June 26, 2001 -- Parents of sick children will go to great lengths to find something that will save them. Some are even willing to have another child in hopes of creating a match who can donate healthy blood cells for the sick sibling.

Advances in research now make it possible to virtually guarantee parents such a match. But ethics experts worry that the potential good comes at too great a price.

Case in point: Parents of a girl born with a rare, incurable disease -- called Fanconi's anemia -- underwent a controversial procedure to conceive another child who could help cure their daughter. Embryos harvested from in vitro fertilization, or IVF, were tested for signs of the gene responsible the disease. Embryos that did not carry the genetic abnormality underwent further testing to isolate those that would be a safe donor match for the girl.

In Fanconi's anemia, which typically strikes children, the bone marrow fails to produce blood cells normally. Available treatments only can reduce complications of the disease. People with this disease die, on average, in their early 20s.

After four IVF attempts, the mother gave birth to a healthy boy. Blood from his umbilical cord was infused into his sister shortly after he was born last year.

Both children are now fine, and the girl, Molly Nash, is healthy and attending school.
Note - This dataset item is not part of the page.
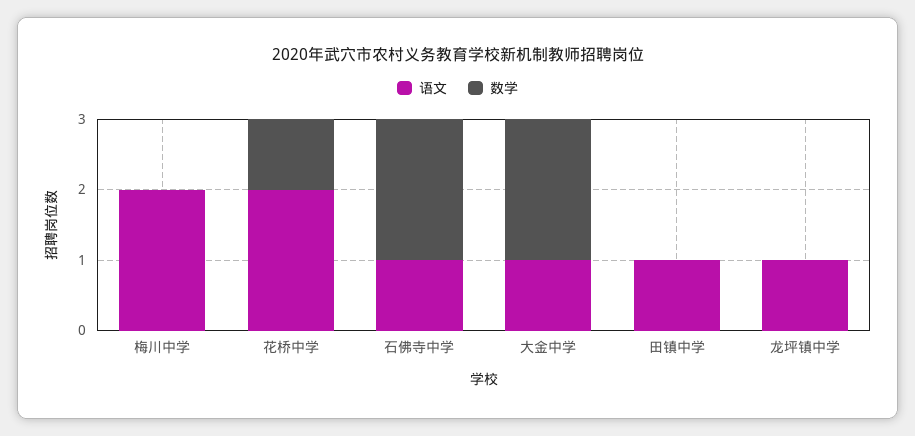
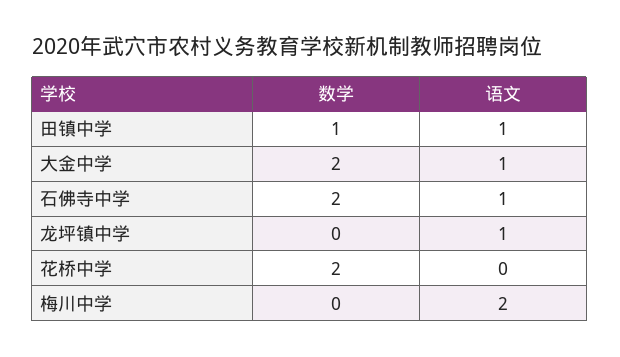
语文, 花桥中学: 2 -> 0
数学, 花桥中学: 1 -> 2
数学, 田镇中学: 0 -> 1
Her parents, who are both carriers of the anemia gene, have said they had planned to have more children and that this allowed them to have another healthy child, who they named Adam, while at the same time providing a donor for Molly.

"I don't think there's any negative about this," says Yury Verlinsky, PhD, lead author of a report about the case in the June 27 issue of Journal of the American Medical Association. "I think it's completely ethical, more ethical than anything that can be done in this situation."
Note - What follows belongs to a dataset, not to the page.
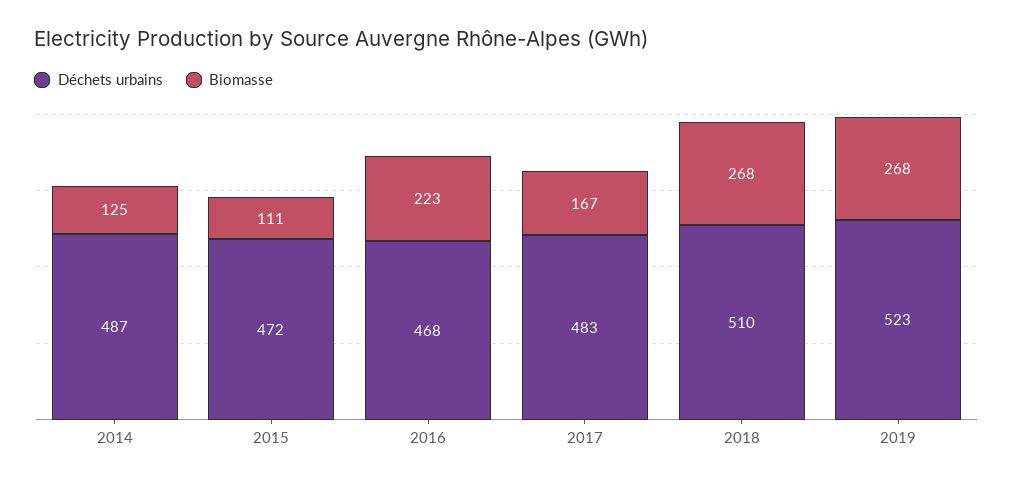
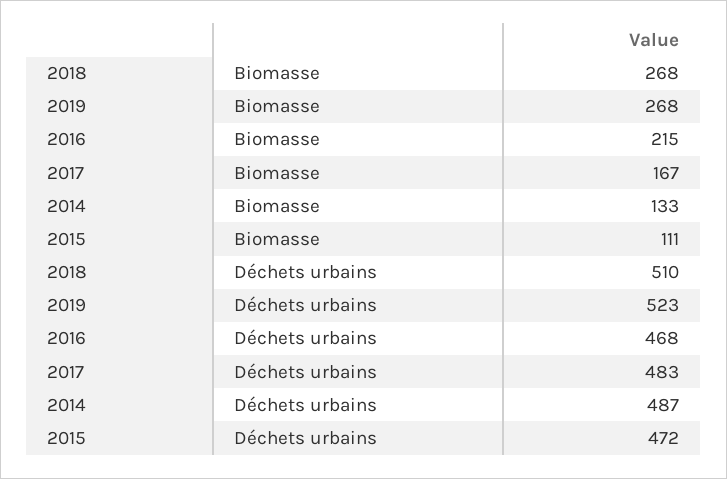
Biomasse, 2014: 125 -> 133
Biomasse, 2016: 223 -> 215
But many do question parents choosing to bear a child free of disease for the purpose of being a donor. Others wonder how far away we are from choosing traits such as eye color or personality.

The testing Verlinsky's group did -- pre-implantation genetic diagnosis, or PGD -- is already used to detect genetic defects including the rare blood disorder hemophilia, cystic fibrosis, and sickle cell anemia, in embryos. This is the first time it's been used to match potential donors and recipients.

Verlinsky, director of the Reproductive Genetics Institute in Chicago, believes there is little risk of people abusing the technique because it is so involved. A couple has to undergo numerous tests and endure multiple IVF attempts, all of which are costly and time consuming.

Another concern is discarded embryos. In this case, 24 healthy embryos resulted, but only five were a match for Molly and only one resulted in a pregnancy. So, 20 healthy embryos that theoretically could have produced a life were discarded.